In the 'Red Flag Incident' of June 1908 and the repression which followed, almost all the known socialist leaders were arrested. Kõtoku, who had been living in the south for his health, was almost alone and seems to have begun talking about bombs and things. While there is no evidence of a plan on his part, the people he talked to took him seriously and began gathering materials and testing explosives in the mountains in preparation for an attack on the Emperor's life. Two things suggest that Kõtoku was actively involved: one, he was suffering from advanced TB and had only a few years to live anyway; two, the continuing police repression made it impossible to organize constructive revolutionary activities. He seems to have approved the plan, even if he took no active part in the preparations.

The planning continued through 1909 and the date was set for August 1910. In May 1910, in a routine investigation, the police discovered explosive chemicals at the home of one of the conspirators. Within a few days all were arrested, Kõtoku himself being the last, although the evidence suggests that he was more interested in publishing at that stage. The trial, which began in December, was a mystery. It was held in camera and the records have never been made public. Some compared it to the Chicago Anarchists' trial in 1886. Despite the seriousness and complexity of the case, the trial lasted less than three weeks. When Kõtoku arrived at the courtroom, in a dramatic scene, the socialists in the room for the trial judgment unfurled the red flags for him to see.

On January 18, 1911, Kõtoku and 23 others were found guilty of all the charges against them, most of which were "crimes against the throne", and sentenced to death.
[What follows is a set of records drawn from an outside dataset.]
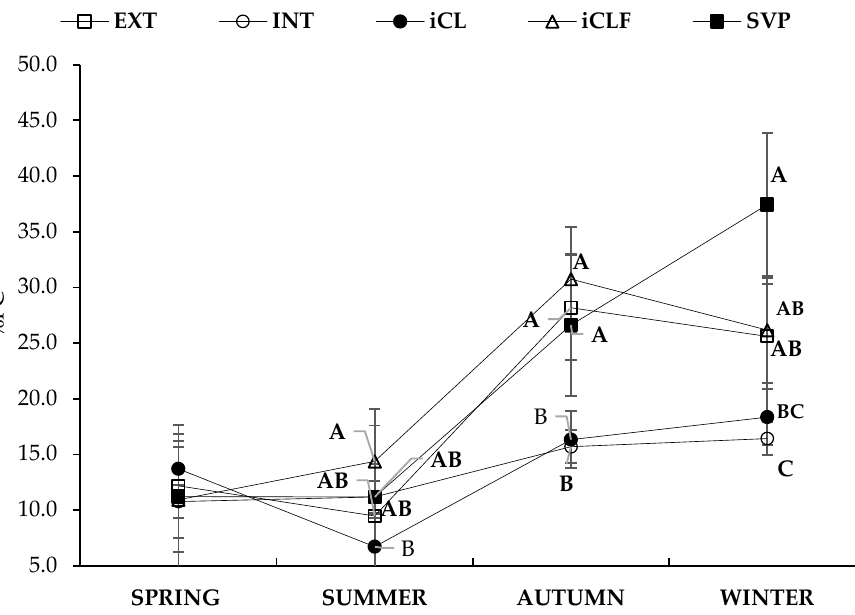
Figure A7. Feed conversion (in %) during seasons from different livestock production systems (means of two years). Different letters in the same season differ from each other ( p < 0.05) according to the Tukey test. EXT: extensive; INT: intensive; iCL: integrated crop–livestock; iCLF: integrated crop–livestock–forest; iLF: integrated livestock–forest.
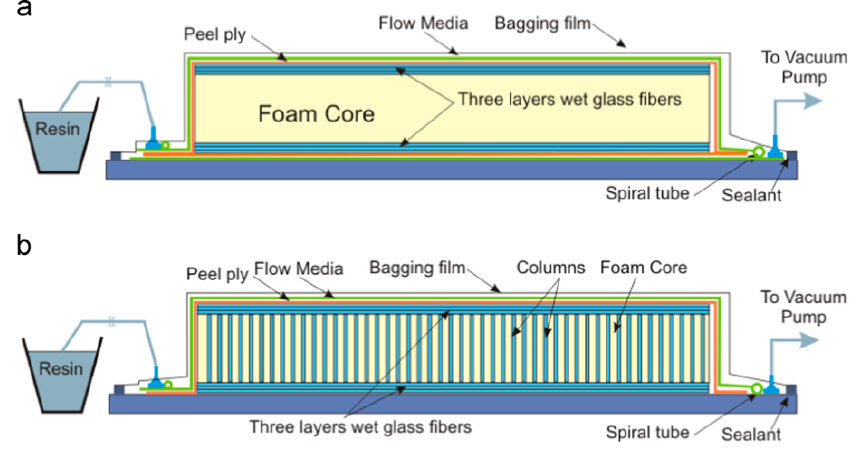
Figure 1. Schematic view of fabrication process of ( a ) (FCS) and ( b ) PFCS panels [3].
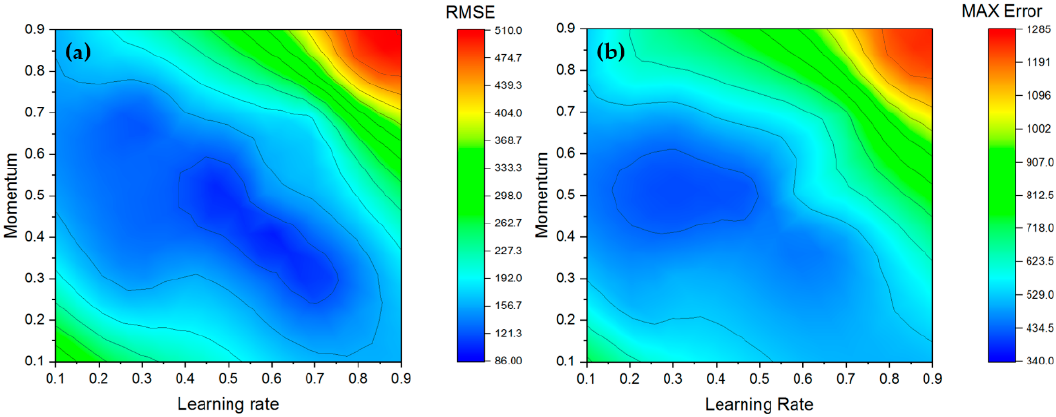
Figure 5. The e ff ect of the learning rate and momentum coe ffi cient on ( a ) Root-mean squared error Figure 5. The effect of the learning rate and momentum coefficient on ( a ) Root-mean squared error (RMSE); ( b ) Maximum error when the architecture of the model is (RMSE); ( b ) Maximum error when the architecture of the model is 10-8-1.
Before the court was cleared by guards, it rang with shouts of "Long Live Anarchists!" and "Long Live Anarchy!" While twelve of the convicted later had their charges commuted to life imprisonment, those for Kõtoku and the others stuck, and he was hung in the morning of January 24, 1911 after smoking a final cigarette.

Notehelfer's 'Kõtoku Shusui' is a detailed, academic study which, in its attempts to be objective, succeeds in totally destroying the atmosphere which surrounded the early20th century Japanese radical movement. Since it is the only full-length study of a Japanese anarchist in English, it is a very important source. Yet comrades reading it will come away with the feeling that they have learned a lot about Kõtoku's personal hang-ups but very little about the movement itself. Partly this is because most of Kõtoku's activities predated the radical phase of the movement. Much of the book is thus spent trying to relate him to other Meiji intellectuals rather than to other trends in the revolutionary movement. Hence developments in his radicalisation process are dotted here and there amongst a stream of socio-psychological theorising and long quotations. It would be nice if someone from the movement could start from the other end and write a history of the movement which puts Kõtoku in his proper place. At the moment, however, we have to rely on the offerings of academics.